A machine fills 64 ounce detergent jugs. It is known that the net amount of detergent poured into each jug has a normal distribution with a standard deviation of 0.35 ounces. The inspector wants to adjust the machine such that at least 95% of the jugs have more than 64 ounces of detergent. what should the mean amount of detergent poured by this machine into these jugs be?
The mean amount of detergent poured by the machine should be 64.35 ounces.
To determine the mean amount of detergent poured by the machine, we can use the Z-score formula. The Z-score is used to standardize values in a normal distribution.
Let's assume that X is the amount of detergent poured by the machine into each jug. We want to find the mean μ, which is the average amount of detergent poured by the machine.
To find the Z-score, we use the formula:
Z = (X - μ) / σ
Where:
Z is the Z-score,
X is the observed value (64 ounces),
μ is the mean,
σ is the standard deviation (0.35 ounces).
Since we want at least 95% of the jugs to have more than 64 ounces of detergent, we need to find the Z-score corresponding to the 95th percentile.

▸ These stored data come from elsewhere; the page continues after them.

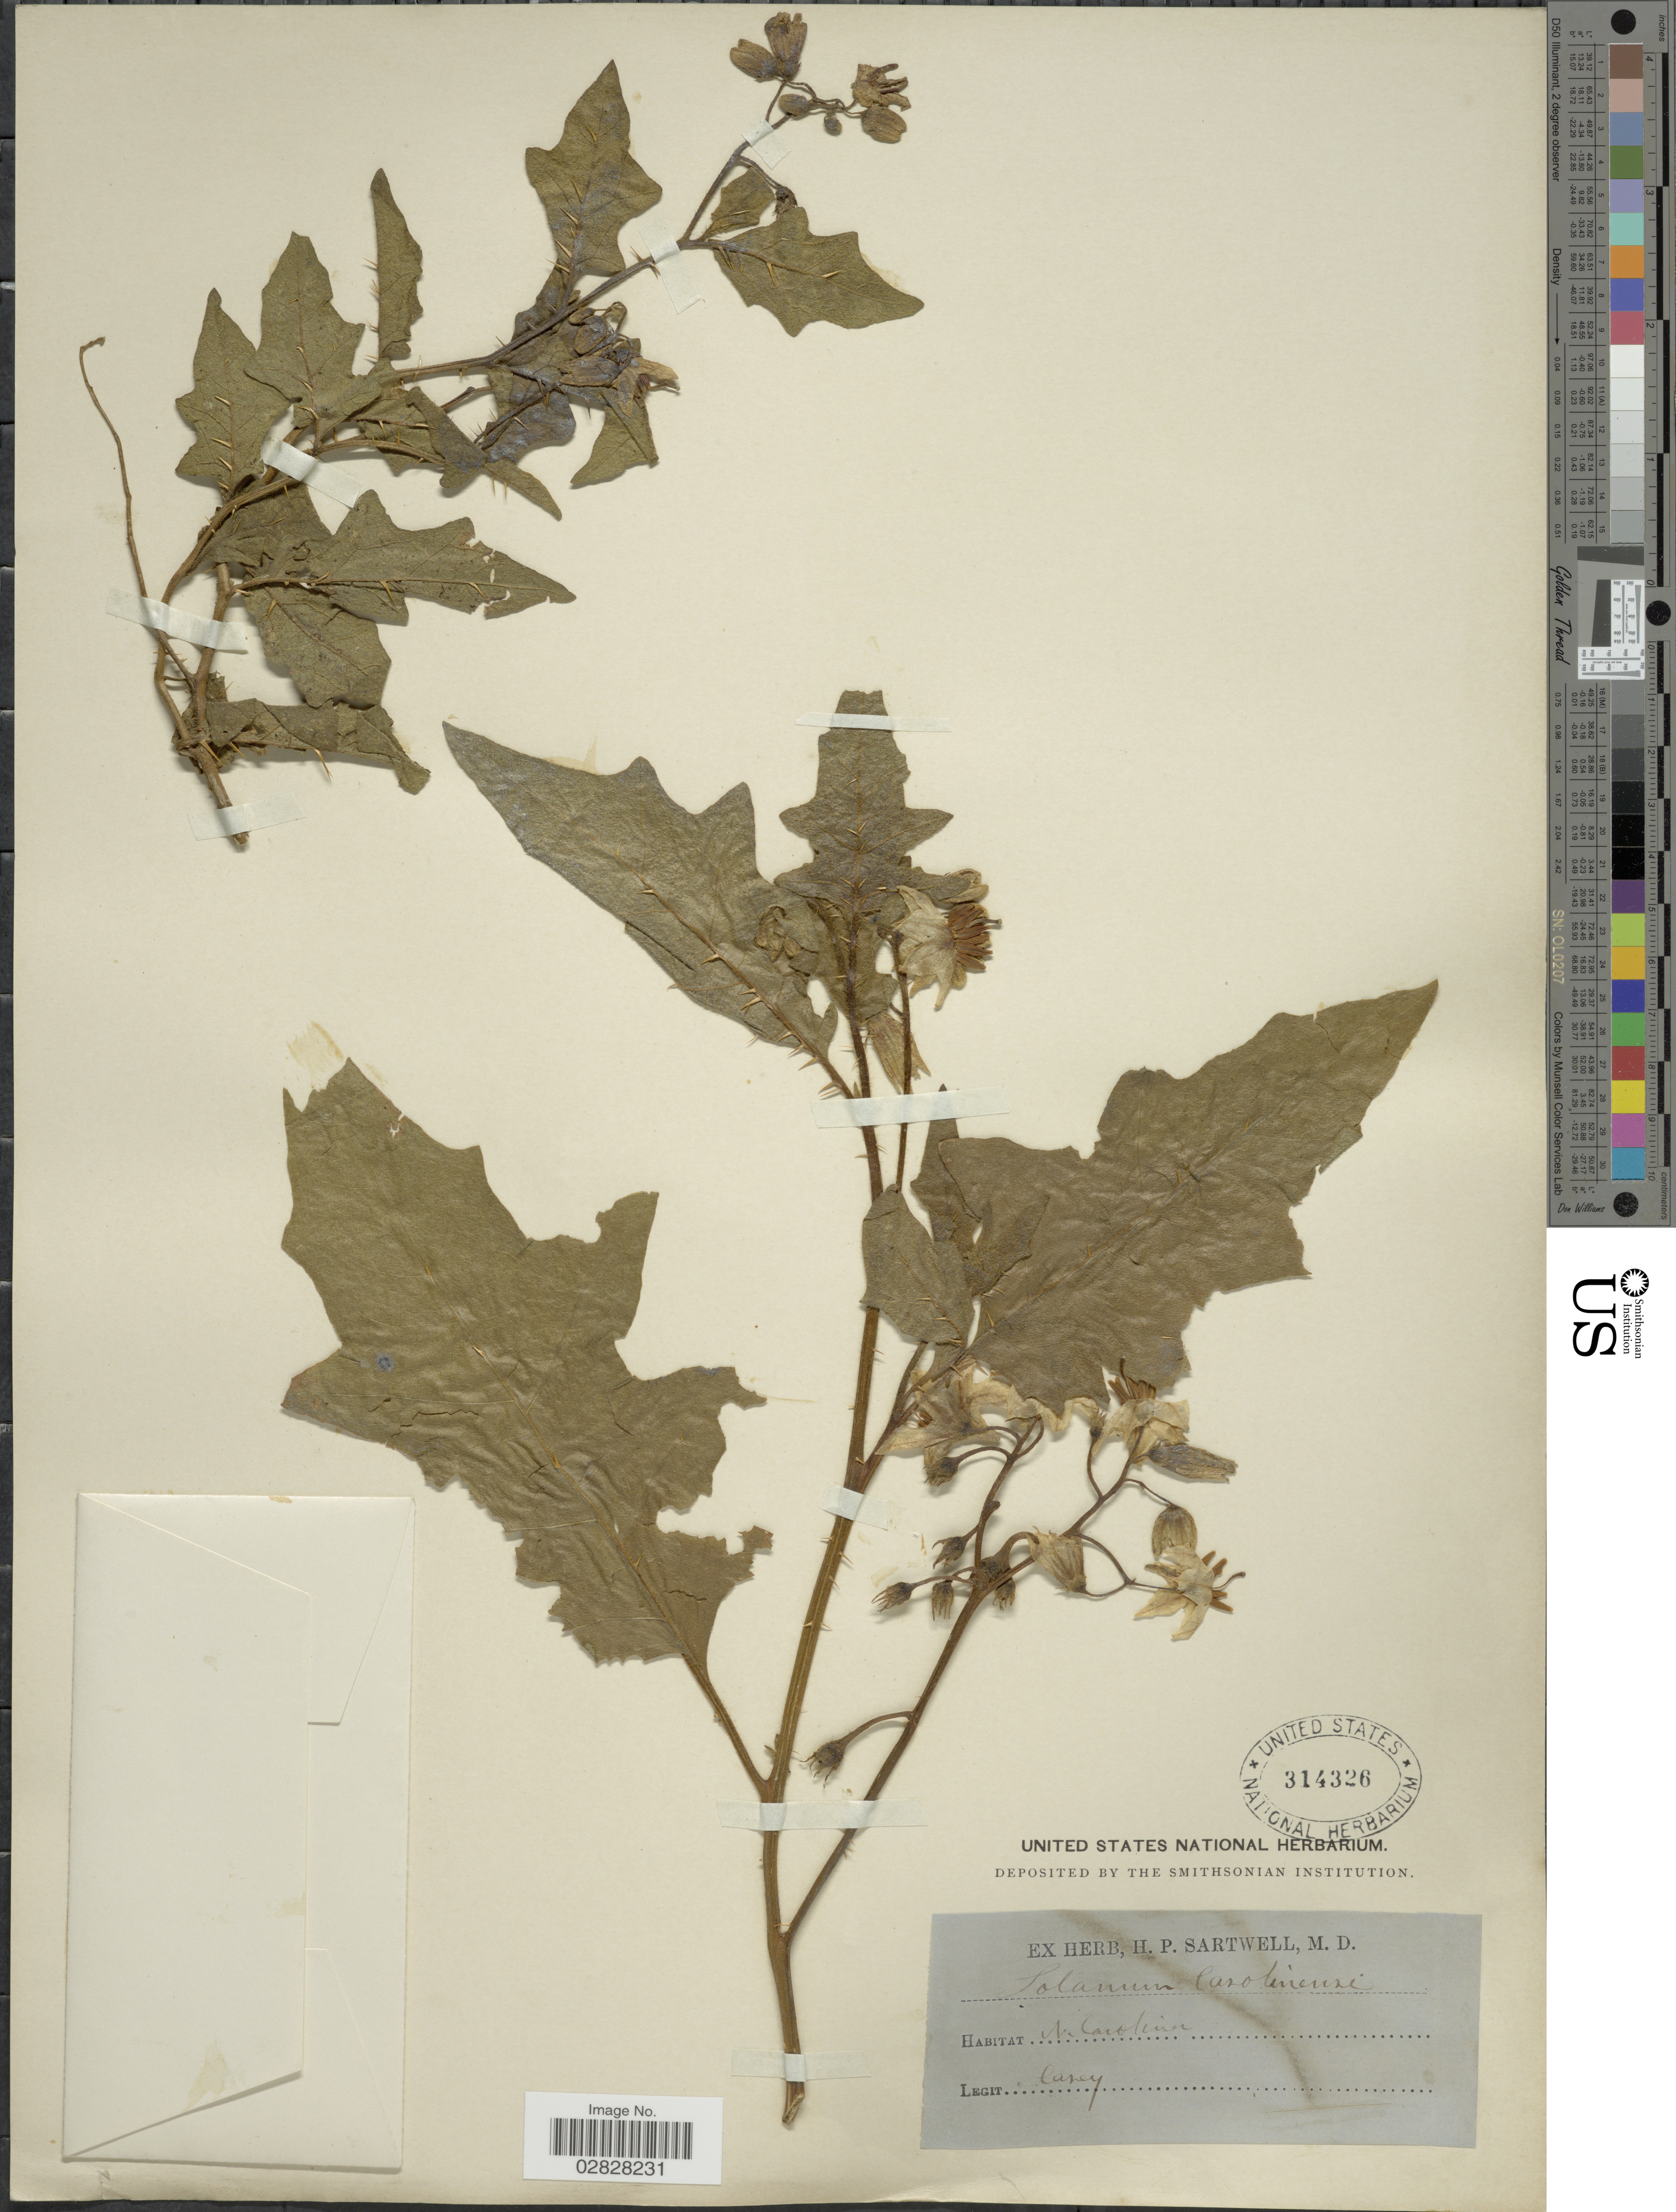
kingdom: Plantae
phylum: Tracheophyta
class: Magnoliopsida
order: Solanales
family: Solanaceae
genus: Solanum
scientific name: Solanum carolinense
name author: L.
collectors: Vasey, --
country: United States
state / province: North Carolina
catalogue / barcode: US 314326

Using a Z-score table or a statistical calculator, we find that the Z-score corresponding to the 95th percentile is approximately 1.645.
So, we have:
1.645 = (64 - μ) / 0.35
Now, we can solve for μ:
(64 - μ) / 0.35 = 1.645
64 - μ = 1.645 * 0.35
64 - μ = 0.57475
μ = 64 - 0.57475
μ ≈ 63.42525
Therefore, the mean amount of detergent poured by the machine into the jugs should be approximately 63.42525 ounces to ensure that at least 95% of the jugs have more than 64 ounces of detergent.
To find the mean amount of detergent that should be poured into the jugs, we need to determine the cutoff value for the 95th percentile of the normal distribution.
Step 1: Find the Z-score for the 95th percentile.
Since the normal distribution is symmetric, we can find the Z-score using a standard normal distribution table or calculator. The 95th percentile corresponds to a Z-score of approximately 1.645.
Step 2: Use the formula for Z-score to find the mean.
The formula for Z-score is given by:
Z = (x - μ) / σ
Where:
Z is the Z-score,
x is the value of interest,
μ is the mean,
σ is the standard deviation.
In this case, we want to find the mean (μ) and the value of interest (x) is 64 ounces. The Z-score is 1.645 and the standard deviation (σ) is 0.35 ounces.
So, we have:
1.645 = (64 - μ) / 0.35
Step 3: Solve for the mean.
Multiply both sides of the equation by 0.35:
0.35 * 1.645 = 64 - μ
0.57775 = 64 - μ
Rearrange the equation to solve for μ:
μ = 64 - 0.57775
μ ≈ 63.42
Therefore, the mean amount of detergent poured by this machine into these jugs should be approximately 63.42 ounces in order to ensure that at least 95% of the jugs have more than 64 ounces of detergent.